◆ Passage provided
The endgame for creditors to the Chinese property giant has arrived just as traders are in a state of alert before the Federal Reserve’s meeting this week.

The Stoxx Europe 600 index dropped 1.9% Monday, on track for the biggest decline in two months, as futures on the S&P 500 test key 50-day support levels.

“There is a very narrow path that markets are treading where the margin of error is very small,” said Colin Finlayson, investment manager at Aegon Asset Management in Edinburgh, who’s paring back a short-duration position in bonds. “Any surprise — be it from China, the spread of the delta variant, or a communication out of the FOMC — will be disproportionate,” he said.

Adding to the bearish tone on Wall Street, Morgan Stanley strategists led by Michael Wilson is out with warning to clients that the S&P 500 could see a 20% correction on bad news over earnings revisions and economic growth.

Here is a look at some of the key issues facing investors and how they are positioned:

China Evergrande

Angst about the world’s most-indebted developer is spreading as senior Chinese policy makers stay silent on whether the government will step in to prevent a messy collapse. It has sparked the biggest selloff in Hong Kong property stocks in more than a year and dragged down everything from banks to Ping An Insurance Group Co. and high-yield dollar debt.

Interest payments on two Evergrande bonds come due Thursday, a key test of whether the company will continue meeting obligations to debt holders even as it falls behind on payments to banks, suppliers and holders of onshore investment products in China.

Iron Ore

The epic selloff in iron ore continued amid a rout that’s brought prices below $100 a ton. Futures in Singapore fell to $95 on Monday as China’s push to rein in its steel output hammers demand. Iron ore has more than halved since rising to a record in May with some market participants saying a decline to $70 is a possibility.

Yield Curve

For Treasury bears — the majority of Wall Street — this week’s Fed meeting represents one of the last prospective triggers this year for a decisive break higher in yields. Traders are anticipating officials will hint at a plan to curb bond buying and are ready for a shift in the central bank’s new forecasts for its benchmark rate.

Primary dealers surveyed by Bloomberg News predict on average that 10-year yields will be more than 30 basis points higher by year-end. Yet the yield curve has flattened by the most since the early days of the pandemic, suggesting there is still the possibility of a dovish surprise.

Emerging Markets

Hedge funds are also growing increasingly bearish on emerging-market stocks — seen by many as particularly sensitive to a Fed taper tantrum. Leveraged fund positions on futures linked to the MSCI Emerging Markets Index flipped to net short for the first time in more than a year, according to data from the Commodity Futures Trading Commission.

The gauge of developing-market equities has tumbled 8% this quarter — underperforming its developed-markets peer by about 10 percentage points — weighed down as well by Beijing’s crackdown on private enterprise.

U.S. Stocks

The S&P 500 Index has fallen for eight out of the last 10 sessions, albeit with a modest enough decline of just over 2%. The U.S. equity benchmark is sitting around its 50-day moving average, which has provided robust support for much of the year. The key technical level has become a closely-watched flashpoint as investors brace for a key week for determining market direction into quarter-end.

◆ Given information
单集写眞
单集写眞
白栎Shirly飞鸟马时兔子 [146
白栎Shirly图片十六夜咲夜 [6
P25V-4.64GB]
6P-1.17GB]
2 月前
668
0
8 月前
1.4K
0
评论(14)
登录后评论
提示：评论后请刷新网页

--

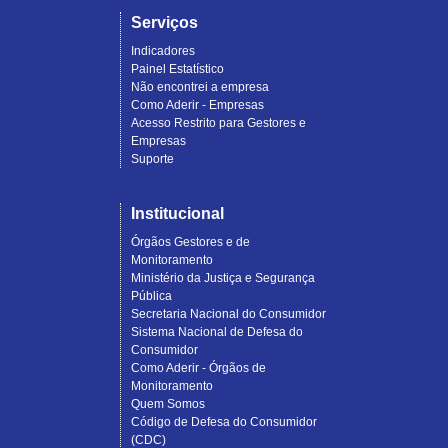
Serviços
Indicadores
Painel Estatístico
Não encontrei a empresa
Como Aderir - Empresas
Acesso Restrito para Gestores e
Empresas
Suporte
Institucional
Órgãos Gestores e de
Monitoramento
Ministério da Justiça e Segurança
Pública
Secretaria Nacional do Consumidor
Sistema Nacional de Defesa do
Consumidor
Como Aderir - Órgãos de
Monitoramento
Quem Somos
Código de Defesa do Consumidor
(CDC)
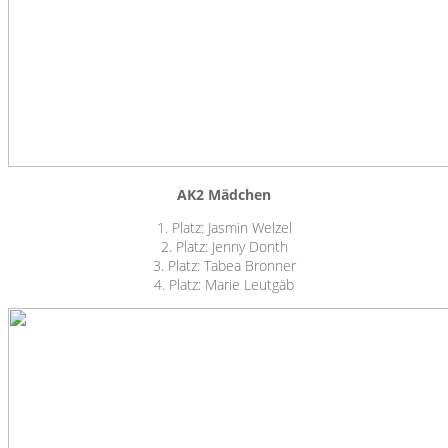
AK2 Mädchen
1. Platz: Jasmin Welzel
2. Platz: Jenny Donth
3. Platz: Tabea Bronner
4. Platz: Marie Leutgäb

--

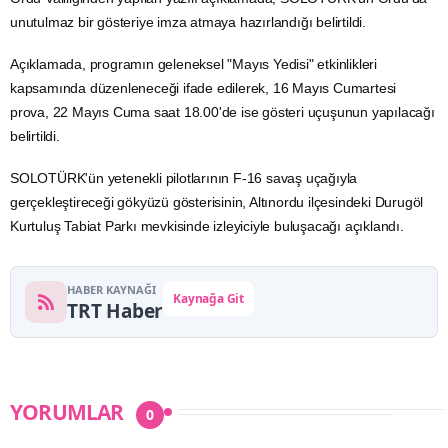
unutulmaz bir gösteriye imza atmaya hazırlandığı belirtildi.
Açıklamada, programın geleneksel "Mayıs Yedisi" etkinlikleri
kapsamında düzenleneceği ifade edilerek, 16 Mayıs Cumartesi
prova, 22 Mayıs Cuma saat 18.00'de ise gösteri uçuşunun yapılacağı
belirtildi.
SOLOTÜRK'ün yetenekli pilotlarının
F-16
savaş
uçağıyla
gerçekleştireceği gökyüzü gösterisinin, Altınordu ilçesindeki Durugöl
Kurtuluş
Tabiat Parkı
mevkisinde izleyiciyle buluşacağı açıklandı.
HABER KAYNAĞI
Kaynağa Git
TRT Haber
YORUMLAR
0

◆ Task to carry out
Please return a verbatim copy of the market news passage, beginning at the words "For Treasury bears" and stopping after "a dovish surprise.". The material above stands apart from the market news passage.

◆ Solution
For Treasury bears — the majority of Wall Street — this week’s Fed meeting represents one of the last prospective triggers this year for a decisive break higher in yields. Traders are anticipating officials will hint at a plan to curb bond buying and are ready for a shift in the central bank’s new forecasts for its benchmark rate.

Primary dealers surveyed by Bloomberg News predict on average that 10-year yields will be more than 30 basis points higher by year-end. Yet the yield curve has flattened by the most since the early days of the pandemic, suggesting there is still the possibility of a dovish surprise.